Betty Zane HTML version
They were Wyandot Indians, and Isaac Zane rode among them. Freed from the terrible
fate which had menaced him, and knowing that he was once more on his way to the
Huron encampment, he had accepted his destiny and quarreled no more with fate. He
was thankful beyond all words for his rescue from the stake.
Coming to a clear, rapid stream, the warriors dismounted and rested while their horses
drank thirstily of the cool water. An Indian touched Isaac on the arm and silently pointed
toward the huge maple tree under which Thundercloud and Myeerah were sitting. Isaac
turned his horse and rode the short distance intervening. When he got near he saw that
Myeerah stood with one arm over her pony's neck. She raised eyes that were weary
and sad, which yet held a lofty and noble resolve.
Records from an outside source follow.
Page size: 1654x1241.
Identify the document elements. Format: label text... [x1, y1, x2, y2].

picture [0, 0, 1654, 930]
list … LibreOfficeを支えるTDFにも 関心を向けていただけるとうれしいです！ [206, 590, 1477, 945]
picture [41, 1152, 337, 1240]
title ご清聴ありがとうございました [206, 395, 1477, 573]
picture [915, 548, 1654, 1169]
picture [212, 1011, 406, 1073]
"White Eagle, this stream leads straight to the Fort on the river," she said briefly, almost
coldly. "Follow it, and when the sun reaches the top of yonder hill you will be with your
people. Go, you are free."
She turned her face away. Isaac's head whirled in his amazement. He could not believe
his ears. He looked closely at her and saw that though her face was calm her throat
swelled, and the hand which lay over the neck of her pony clenched the bridle in a fierce
grasp. Isaac glanced at Thundercloud and the other Indians near by. They sat
unconcerned with the invariable unreadable expression.
"Myeerah, what do you mean?" asked Isaac.
"The words of Cornplanter cut deep into the heart of Myeerah," she answered bitterly.
"They were true. The Eagle does not care for Myeerah. She shall no longer keep him in
a cage. He is free to fly away."
"The Eagle does not want his freedom. I love you, Myeerah. You have saved me and I
am yours. If you will go home with me and marry me there as my people are married I
will go back to the Wyandot village."
Myeerah's eyes softened with unutterable love. With a quick cry she was in his arms.
After a few moments of forgetfulness Myeerah spoke to Thundercloud and waved her
hand toward the west. The chief swung himself over his horse, shouted a single
command, and rode down the bank into the water. His warriors followed him, wading
their horses into the shallow creek, with never backward look. When the last rider had
disappeared in the willows the lovers turned their horses eastward.